Melting of Antarctic ice sheet raises global concern

Antarctica is losing a lot of ice and that vulnerable areas exist across the East and West Antarctic

Antartica melting ice

Washington: American and Dutch scientists have found that yearly ice mass loss in Antarctica has increased sixfold in the past 40 years.
The Antarctic ice sheet is shrinking at a rate of 252 billion tons per year, a six-fold increase since the 1980s, which has raised global ocean levels by 14 millimeters since 1979. 

On Monday study named "Four decades of Antarctic Ice Sheet mass balance from 1979-2017" was published in the Proceedings of the National Academy of Sciences which showed the accelerated melting elevated global sea levels more than 1.2 centimetres during 1979 to 2017.

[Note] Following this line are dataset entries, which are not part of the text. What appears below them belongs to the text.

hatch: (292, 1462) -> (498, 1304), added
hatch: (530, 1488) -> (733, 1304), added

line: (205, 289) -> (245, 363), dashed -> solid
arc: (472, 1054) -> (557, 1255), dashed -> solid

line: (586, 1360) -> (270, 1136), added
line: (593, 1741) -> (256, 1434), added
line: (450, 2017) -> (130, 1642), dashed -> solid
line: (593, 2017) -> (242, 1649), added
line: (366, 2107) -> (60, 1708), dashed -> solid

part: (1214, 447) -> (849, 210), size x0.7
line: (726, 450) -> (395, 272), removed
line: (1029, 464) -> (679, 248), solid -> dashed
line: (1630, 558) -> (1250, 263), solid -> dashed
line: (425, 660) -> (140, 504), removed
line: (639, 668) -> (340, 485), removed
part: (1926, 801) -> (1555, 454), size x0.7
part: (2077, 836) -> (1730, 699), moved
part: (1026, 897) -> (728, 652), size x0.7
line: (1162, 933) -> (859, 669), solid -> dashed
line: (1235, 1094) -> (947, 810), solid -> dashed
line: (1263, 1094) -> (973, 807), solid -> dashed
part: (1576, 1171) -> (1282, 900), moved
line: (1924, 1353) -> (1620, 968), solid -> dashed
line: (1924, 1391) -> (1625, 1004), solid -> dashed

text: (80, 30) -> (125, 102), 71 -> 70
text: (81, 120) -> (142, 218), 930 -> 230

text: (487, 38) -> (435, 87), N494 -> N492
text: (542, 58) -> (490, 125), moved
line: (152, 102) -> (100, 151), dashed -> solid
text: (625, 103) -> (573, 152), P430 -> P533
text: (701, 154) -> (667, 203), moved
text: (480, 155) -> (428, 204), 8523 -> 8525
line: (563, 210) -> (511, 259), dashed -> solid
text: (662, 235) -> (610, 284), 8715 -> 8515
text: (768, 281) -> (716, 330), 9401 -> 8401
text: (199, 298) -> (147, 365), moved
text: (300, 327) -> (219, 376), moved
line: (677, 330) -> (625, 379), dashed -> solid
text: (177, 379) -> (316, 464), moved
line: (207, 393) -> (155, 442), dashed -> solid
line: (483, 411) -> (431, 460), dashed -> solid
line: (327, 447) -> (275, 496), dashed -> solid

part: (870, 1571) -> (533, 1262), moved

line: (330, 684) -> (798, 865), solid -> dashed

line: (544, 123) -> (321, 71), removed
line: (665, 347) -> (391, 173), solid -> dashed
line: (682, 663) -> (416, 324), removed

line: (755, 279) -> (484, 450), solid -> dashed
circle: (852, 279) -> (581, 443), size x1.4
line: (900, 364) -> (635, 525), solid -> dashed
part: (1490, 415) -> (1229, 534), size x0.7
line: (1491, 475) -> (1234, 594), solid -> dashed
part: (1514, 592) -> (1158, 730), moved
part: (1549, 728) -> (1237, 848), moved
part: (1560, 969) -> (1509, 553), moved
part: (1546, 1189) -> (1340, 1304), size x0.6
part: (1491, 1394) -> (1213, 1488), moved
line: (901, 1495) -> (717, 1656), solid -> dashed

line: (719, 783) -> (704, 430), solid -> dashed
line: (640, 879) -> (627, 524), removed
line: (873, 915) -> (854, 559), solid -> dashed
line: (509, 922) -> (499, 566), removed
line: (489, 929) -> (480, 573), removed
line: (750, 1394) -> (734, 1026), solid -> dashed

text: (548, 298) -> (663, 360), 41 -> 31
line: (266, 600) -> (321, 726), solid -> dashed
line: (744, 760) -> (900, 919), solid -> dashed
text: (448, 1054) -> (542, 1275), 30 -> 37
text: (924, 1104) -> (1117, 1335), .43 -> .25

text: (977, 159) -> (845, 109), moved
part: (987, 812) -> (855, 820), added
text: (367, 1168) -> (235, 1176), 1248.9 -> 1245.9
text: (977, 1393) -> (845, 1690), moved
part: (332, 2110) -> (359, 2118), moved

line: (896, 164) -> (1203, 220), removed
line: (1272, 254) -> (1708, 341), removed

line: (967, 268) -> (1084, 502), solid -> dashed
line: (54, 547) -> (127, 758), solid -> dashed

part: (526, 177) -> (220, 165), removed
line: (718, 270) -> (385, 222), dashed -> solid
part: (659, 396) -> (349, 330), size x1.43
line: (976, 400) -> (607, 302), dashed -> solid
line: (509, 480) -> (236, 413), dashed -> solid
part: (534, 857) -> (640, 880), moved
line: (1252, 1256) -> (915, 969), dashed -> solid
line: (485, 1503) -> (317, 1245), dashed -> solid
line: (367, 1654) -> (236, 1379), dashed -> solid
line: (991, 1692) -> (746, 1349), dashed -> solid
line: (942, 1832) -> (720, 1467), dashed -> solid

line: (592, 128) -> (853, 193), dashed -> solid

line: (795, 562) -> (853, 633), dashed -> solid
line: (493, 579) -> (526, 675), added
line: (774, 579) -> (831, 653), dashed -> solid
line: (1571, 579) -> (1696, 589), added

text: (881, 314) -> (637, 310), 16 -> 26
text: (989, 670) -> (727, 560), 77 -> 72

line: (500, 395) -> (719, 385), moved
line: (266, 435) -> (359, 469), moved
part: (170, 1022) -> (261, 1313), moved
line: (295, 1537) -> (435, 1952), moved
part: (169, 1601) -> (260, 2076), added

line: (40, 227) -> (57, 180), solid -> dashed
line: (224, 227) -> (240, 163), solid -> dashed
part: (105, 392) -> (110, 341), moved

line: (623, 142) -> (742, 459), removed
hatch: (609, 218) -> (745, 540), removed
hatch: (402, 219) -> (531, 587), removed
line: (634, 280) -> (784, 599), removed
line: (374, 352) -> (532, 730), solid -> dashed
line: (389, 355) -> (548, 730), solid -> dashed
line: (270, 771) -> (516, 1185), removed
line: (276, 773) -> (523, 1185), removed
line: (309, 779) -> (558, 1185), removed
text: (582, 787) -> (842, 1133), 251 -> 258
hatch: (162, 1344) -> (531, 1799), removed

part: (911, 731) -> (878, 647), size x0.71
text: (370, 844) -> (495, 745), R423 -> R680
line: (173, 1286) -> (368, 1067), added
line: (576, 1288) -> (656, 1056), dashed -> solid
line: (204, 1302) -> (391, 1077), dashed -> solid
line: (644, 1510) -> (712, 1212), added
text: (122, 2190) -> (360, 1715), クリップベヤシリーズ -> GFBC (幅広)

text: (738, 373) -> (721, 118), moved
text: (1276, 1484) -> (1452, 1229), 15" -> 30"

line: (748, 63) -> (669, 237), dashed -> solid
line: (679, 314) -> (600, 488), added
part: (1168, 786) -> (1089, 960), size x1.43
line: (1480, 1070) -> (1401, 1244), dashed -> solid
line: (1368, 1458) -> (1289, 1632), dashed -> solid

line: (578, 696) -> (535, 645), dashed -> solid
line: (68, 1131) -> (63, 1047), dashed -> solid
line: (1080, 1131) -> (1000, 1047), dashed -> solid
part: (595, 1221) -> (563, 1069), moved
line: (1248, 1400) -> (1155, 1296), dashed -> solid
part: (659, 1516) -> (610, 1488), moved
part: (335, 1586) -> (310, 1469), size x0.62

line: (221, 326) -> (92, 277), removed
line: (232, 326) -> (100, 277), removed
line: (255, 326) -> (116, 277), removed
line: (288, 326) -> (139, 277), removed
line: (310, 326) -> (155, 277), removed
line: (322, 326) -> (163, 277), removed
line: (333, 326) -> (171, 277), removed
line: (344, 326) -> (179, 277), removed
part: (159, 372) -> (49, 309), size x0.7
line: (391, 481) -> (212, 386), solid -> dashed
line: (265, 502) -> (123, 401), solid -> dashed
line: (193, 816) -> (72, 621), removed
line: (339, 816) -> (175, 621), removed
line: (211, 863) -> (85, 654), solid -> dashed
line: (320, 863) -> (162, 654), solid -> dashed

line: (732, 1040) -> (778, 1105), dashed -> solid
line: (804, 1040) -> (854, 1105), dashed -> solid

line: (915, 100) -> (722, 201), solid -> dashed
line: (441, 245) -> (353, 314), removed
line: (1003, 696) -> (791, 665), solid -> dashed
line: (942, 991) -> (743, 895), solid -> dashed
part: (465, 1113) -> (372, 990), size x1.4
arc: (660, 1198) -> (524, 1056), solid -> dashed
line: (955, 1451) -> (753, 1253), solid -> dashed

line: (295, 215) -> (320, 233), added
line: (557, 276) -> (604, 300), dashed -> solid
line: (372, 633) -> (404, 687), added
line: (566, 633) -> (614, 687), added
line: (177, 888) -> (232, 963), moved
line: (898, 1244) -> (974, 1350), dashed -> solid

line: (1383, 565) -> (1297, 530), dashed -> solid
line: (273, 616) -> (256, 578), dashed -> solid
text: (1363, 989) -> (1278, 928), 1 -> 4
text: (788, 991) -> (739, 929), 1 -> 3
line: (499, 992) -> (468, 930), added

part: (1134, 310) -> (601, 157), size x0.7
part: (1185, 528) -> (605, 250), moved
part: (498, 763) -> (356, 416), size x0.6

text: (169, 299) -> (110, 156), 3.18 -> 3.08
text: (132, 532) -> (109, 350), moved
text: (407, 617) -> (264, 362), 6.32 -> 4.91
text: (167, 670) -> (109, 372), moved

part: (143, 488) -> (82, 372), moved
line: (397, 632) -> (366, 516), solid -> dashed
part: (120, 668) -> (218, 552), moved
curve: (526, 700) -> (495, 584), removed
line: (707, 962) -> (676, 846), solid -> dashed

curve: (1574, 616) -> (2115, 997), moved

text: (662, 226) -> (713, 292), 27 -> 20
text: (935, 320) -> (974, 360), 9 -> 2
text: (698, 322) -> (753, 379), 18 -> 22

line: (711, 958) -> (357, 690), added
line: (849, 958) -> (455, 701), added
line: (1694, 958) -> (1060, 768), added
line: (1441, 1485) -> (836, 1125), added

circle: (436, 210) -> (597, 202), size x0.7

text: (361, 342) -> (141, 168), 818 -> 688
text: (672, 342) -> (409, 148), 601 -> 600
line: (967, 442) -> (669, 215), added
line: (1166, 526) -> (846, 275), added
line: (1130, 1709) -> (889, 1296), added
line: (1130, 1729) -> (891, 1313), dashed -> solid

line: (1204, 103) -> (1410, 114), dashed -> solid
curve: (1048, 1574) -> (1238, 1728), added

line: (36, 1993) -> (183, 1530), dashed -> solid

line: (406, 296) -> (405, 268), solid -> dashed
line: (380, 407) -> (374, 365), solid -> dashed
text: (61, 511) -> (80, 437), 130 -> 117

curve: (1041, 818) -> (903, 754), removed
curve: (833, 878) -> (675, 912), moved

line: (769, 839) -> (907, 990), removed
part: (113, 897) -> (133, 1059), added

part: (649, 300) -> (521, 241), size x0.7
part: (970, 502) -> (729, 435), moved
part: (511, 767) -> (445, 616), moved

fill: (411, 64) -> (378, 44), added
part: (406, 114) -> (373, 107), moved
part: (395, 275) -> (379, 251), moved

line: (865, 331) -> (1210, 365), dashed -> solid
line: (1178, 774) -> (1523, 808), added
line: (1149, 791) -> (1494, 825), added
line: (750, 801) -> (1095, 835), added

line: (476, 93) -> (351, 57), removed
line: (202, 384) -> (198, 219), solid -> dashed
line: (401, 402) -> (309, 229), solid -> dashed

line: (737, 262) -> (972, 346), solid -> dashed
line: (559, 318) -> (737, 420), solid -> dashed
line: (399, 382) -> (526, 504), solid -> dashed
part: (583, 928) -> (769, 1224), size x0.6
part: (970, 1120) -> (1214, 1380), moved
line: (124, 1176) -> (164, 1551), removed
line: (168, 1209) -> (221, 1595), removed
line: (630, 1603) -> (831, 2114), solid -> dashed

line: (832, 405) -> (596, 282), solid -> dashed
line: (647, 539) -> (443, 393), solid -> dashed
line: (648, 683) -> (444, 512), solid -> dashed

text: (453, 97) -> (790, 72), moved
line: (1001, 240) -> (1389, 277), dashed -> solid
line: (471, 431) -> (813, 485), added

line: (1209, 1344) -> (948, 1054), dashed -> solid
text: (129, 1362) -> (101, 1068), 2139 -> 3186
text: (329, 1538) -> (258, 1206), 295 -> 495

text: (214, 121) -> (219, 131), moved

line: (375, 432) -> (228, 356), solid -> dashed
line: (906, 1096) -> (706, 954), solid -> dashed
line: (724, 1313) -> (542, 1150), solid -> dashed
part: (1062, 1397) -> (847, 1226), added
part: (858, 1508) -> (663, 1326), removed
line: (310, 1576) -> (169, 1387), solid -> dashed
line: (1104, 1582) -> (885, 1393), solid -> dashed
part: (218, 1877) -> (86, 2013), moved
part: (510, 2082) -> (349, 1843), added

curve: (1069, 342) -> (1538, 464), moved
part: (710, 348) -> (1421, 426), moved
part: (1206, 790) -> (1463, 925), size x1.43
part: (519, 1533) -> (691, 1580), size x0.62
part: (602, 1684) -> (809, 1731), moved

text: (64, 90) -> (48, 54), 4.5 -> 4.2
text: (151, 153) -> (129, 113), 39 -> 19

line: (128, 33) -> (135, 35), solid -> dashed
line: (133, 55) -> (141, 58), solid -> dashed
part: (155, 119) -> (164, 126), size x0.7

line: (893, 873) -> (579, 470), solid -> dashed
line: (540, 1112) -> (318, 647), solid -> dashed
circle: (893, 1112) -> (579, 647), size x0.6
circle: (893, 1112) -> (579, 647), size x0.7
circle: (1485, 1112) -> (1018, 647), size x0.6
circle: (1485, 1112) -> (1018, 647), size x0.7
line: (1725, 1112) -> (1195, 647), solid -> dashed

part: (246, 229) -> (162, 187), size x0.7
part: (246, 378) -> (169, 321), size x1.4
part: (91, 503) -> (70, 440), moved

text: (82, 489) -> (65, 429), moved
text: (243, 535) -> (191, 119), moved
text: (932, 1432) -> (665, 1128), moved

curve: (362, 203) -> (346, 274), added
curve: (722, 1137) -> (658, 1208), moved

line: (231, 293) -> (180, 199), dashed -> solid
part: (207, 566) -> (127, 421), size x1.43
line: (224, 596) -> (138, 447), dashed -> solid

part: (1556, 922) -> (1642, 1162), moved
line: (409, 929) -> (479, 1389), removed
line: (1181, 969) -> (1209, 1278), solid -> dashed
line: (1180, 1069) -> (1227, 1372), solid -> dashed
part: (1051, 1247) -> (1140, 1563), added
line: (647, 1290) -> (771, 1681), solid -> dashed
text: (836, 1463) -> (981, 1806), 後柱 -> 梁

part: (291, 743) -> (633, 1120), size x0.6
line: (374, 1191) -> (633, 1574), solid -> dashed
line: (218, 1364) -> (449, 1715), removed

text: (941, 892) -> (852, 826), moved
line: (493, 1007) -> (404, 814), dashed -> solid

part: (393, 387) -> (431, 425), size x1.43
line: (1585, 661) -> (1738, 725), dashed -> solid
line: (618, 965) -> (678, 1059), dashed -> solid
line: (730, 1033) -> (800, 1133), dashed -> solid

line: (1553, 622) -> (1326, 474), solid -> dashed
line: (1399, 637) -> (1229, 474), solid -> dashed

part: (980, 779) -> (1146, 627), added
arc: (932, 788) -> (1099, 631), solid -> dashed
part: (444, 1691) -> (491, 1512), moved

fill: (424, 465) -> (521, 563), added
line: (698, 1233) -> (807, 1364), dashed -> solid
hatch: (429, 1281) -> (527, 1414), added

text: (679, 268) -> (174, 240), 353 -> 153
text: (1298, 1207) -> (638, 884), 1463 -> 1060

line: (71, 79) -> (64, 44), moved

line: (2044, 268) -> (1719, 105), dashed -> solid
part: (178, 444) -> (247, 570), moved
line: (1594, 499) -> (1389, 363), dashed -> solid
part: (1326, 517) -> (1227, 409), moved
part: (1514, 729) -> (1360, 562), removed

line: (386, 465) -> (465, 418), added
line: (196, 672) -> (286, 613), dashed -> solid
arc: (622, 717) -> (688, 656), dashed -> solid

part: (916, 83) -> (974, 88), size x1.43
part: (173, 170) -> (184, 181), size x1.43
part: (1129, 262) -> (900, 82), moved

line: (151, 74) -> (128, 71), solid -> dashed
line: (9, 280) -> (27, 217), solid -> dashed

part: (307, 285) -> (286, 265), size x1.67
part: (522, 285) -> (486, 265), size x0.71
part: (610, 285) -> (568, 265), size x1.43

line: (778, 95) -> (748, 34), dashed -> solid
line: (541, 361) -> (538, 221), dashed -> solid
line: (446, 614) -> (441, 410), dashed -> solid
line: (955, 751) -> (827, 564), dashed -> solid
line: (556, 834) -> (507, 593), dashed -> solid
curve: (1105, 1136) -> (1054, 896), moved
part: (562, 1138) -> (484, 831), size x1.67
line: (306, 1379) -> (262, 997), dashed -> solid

"I don't want to be alarmist but the weaknesses that researchers have detected in East Antarctica which is home to the largest ice sheet on the planet, deserve deeper study", the Washington Post quoted Rignot as saying. It also added that the places undergoing changes in Antarctica are not limited to just a couple of places.

The mass loss is dominated by enhanced glacier flow in areas closest to warm, subsurface circumpolar deep water, including east Antarctica, which has been a major contributor over the entire period, the report said. In addition, the report said the trend is likely to persist in coming decades as prevailing winds push more warm water toward the continent's glaciers.

"As the Antarctic ice sheet continues to melt away, we expect multi-meter sea level rise from Antarctica in the coming centuries," said the paper's lead author Eric Rignot, professor of Earth system science at the University of California, Irvine.

The bottom line is that Antarctica is losing a lot of ice and that vulnerable areas exist across the East and West Antarctic, with few signs of slowing as oceans grow warmer.